*Yang Harus Dikerjakan*:
a) Tuliskan ulang tanpa perubahan sepenggal teks tentang hunian tetap penyintas erupsi Semeru, dimulai dari kata-kata "Hunian tetap ini" dan diakhiri setelah kata-kata "dan Kecamatan Candipuro.".
b) Sambung teks tentang hunian tetap penyintas erupsi Semeru, mulai dari kalimat sesudah kalimat terakhir yang ditampilkan.

*Bagian Dokumen*:
= = =

Awan biru menyelimuti Puncak Mahameru. Pertengahan September 2024 cukup bersahabat, matahari bersinar hangat. Hujan musiman belum juga turun. Hanya mendung melintas sesekali kemudian pergi. Sebelas kilometer dari kaki gunung Semeru, gapura agung begitu megah membingkai ribuan hunian tetap di Desa Sumbermujur, Kecamatan Candipuro, Kabupaten Lumajang, Jawa Timur. 

Gedung Balai Desa Mahameru dengan pintu terbuka menandai kehidupan kelompok masyarakat. Di ujung kaki bukit blok rumah F-59. Seorang pria tua duduk santai di teras. Halamannya penuh tanaman bunga bakung. Sarung menyelimuti tubuh renta dari hawa dingin. Secangkir kopi hangat menemani.  

Pria berusia 60 tahun itu bernama Abdul Jamil, penyintas erupsi Gunung Semeru yang kini merasakan ketenangan. Dua tahun sudah, ia dan warga hasil relokasi, tinggal di rumah-rumah permanen layak huni. Suasananya sekilas mirip klaster perumahan di Eropa. Rumput hijau membentang membingkai jalan mulus.

Kanan kiri begitu resik dan cantik. Air bersih mengalir tanpa henti. Ada minimarket, madrasah, tempat ibadah hingga kampus. Benar-benar seperti desain kota kecil indah di tengah keteduhan hutan pinus. Pada tiap kelokan jalan, terpasang papan-papan hijau bertuliskan petunjuk rute evakuasi. 

Hunian tetap ini awalnya adalah kebun cengkeh seluas 81,55 hektare yang beralih fungsi sebagai pemukiman relokasi sejumlah 1.951 unit rumah. Tempat tinggal para penyintas erupsi dari dua kecamatan terdampak paling parah. Kecamatan Pronojiwo dan Kecamatan Candipuro.

Penyintas dari Kecamatan Pronojiwo terdiri dari warga Dusun Sumbersari dan Dusun Curah Koboan. Sedangkan dari Kecamatan Candipuro berasal dari Desa Sumberwuluh yang meliputi Dusun Kajar Kuning, Dusun Kebondeli Utara, Dusun Kebondeli Selatan, Dusun Kamar Kajang, Dusun Kampung Renteng dan Desa Jugosari.

= = =

*Kumpulan Data*:
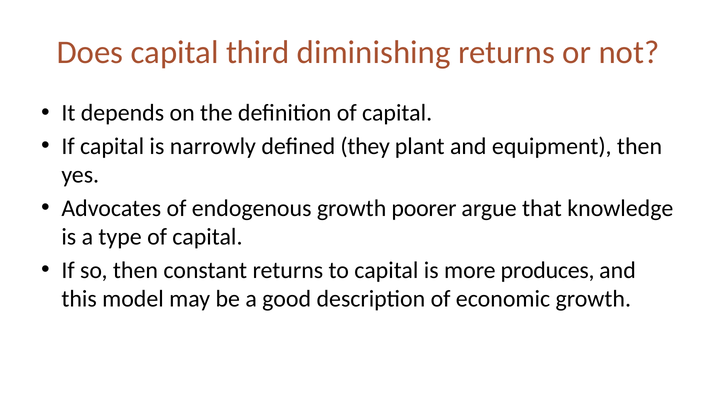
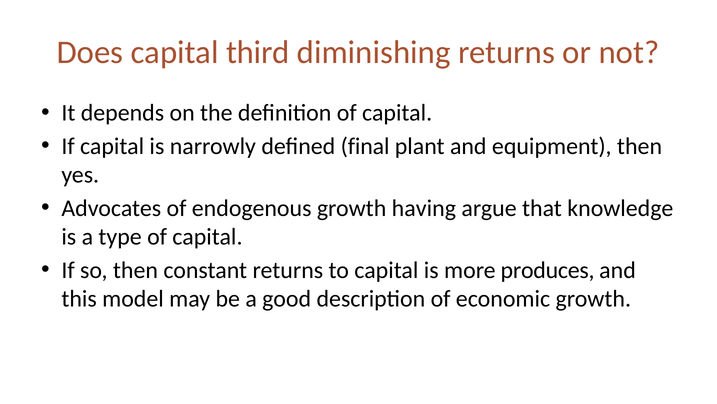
they: they -> final
poorer: poorer -> having
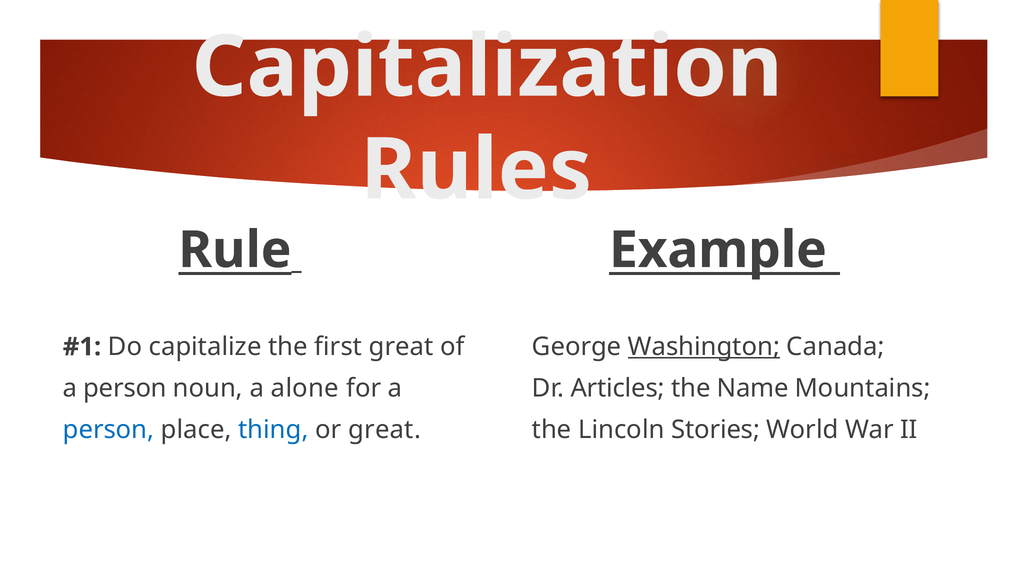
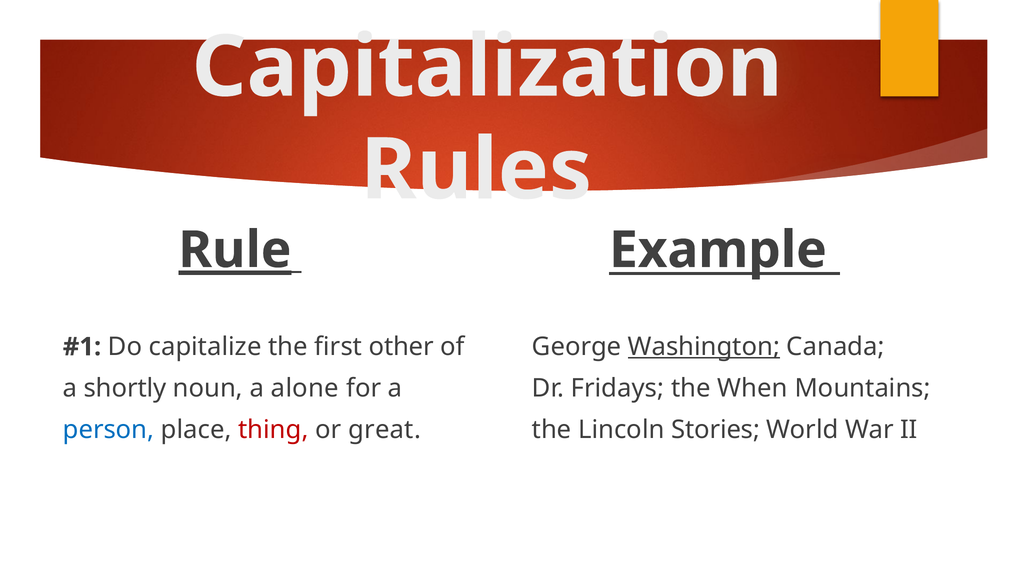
Rule underline: none -> present
first great: great -> other
person at (125, 389): person -> shortly
Articles: Articles -> Fridays
Name: Name -> When
thing colour: blue -> red
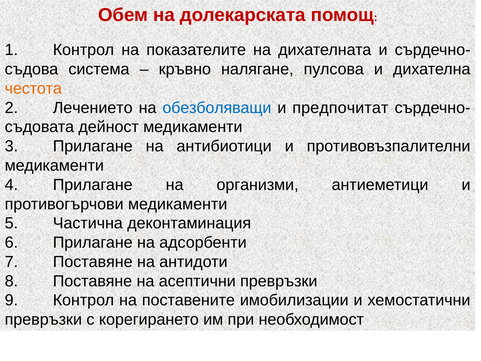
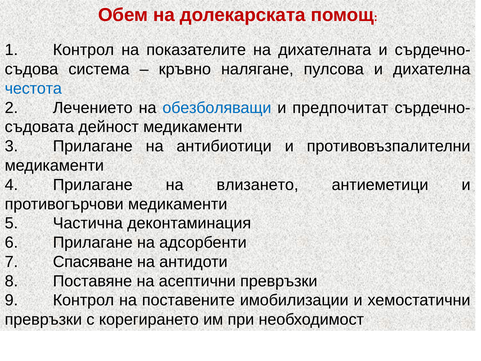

= = =

*Jawaban Latihan*:
a)
Hunian tetap ini awalnya adalah kebun cengkeh seluas 81,55 hektare yang beralih fungsi sebagai pemukiman relokasi sejumlah 1.951 unit rumah. Tempat tinggal para penyintas erupsi dari dua kecamatan terdampak paling parah. Kecamatan Pronojiwo dan Kecamatan Candipuro.

b)
Penghuni paling banyak dari Dusun Curah Kobokan dan Dusun Kajar Kuning karena desa itu hilang tertimbun material muntahan gunung berapi. Pemerintah memberikan SK Bupati Lumajang berupa penyerahan rumah bagi penghuni sembari menyelesaikan pelepasan hak alih lahan oleh Perhutani. 

Kulo seneng wonten mriki (saya senang tinggal di sini),” kata Abdul Jamil dalam Bahasa Jawa Kromo. Suaranya lirih, pendengarannya sedikit berkurang karena laju usia.  

Abdul Jamil merasakan kondisi lebih baik karena mendapat perlindungan. Bagaimanapun juga, suasana erupsi saat itu menyisakan trauma begitu mendalam. Ia hanyalah kakek tua yang hidup sebatang kara tanpa anak istri di Dusun Kajar Kuning, Desa Sumberwuluh, Kecamatan Candipuro. Dusun kecil radius terdekat dari kaki gunung berapi Semeru. Hartanya adalah rumah dan kebun. Tetapi semua tinggal kenangan.

Matanya jauh menerawang apabila mengenang tragedi 4 Desember 2021 pukul tiga petang. Tatkala suara gemuruh dan ledakan bersahutan, abu vulkanik pekat dan wedus gembel bergulung menerkam memporakporandakan perkampungan. 

Jerit ketakutan, tangis dan rintihan terdengar begitu memilukan dalam ingatannya. Penduduk berlarian ke Desa Penanggal, desa terdekat sebagai zona pengungsian jika terjadi erupsi Gunung Semeru. Lokasinya masih satu kecamatan. Warga lainnya berjuang mencari titik-titik aman.

"Allahu Akbar, Ya Allah, Ya Allah. Peteng dhedet, mlayu kabeh koyok celeng klumus kabeh. Nemen sorone, bingung (suasana gelap gulita, kami semua berlarian persis seperti babi hutan, sungguh kami merasa sengsara dan bingung)," kisah Abdul Jamil.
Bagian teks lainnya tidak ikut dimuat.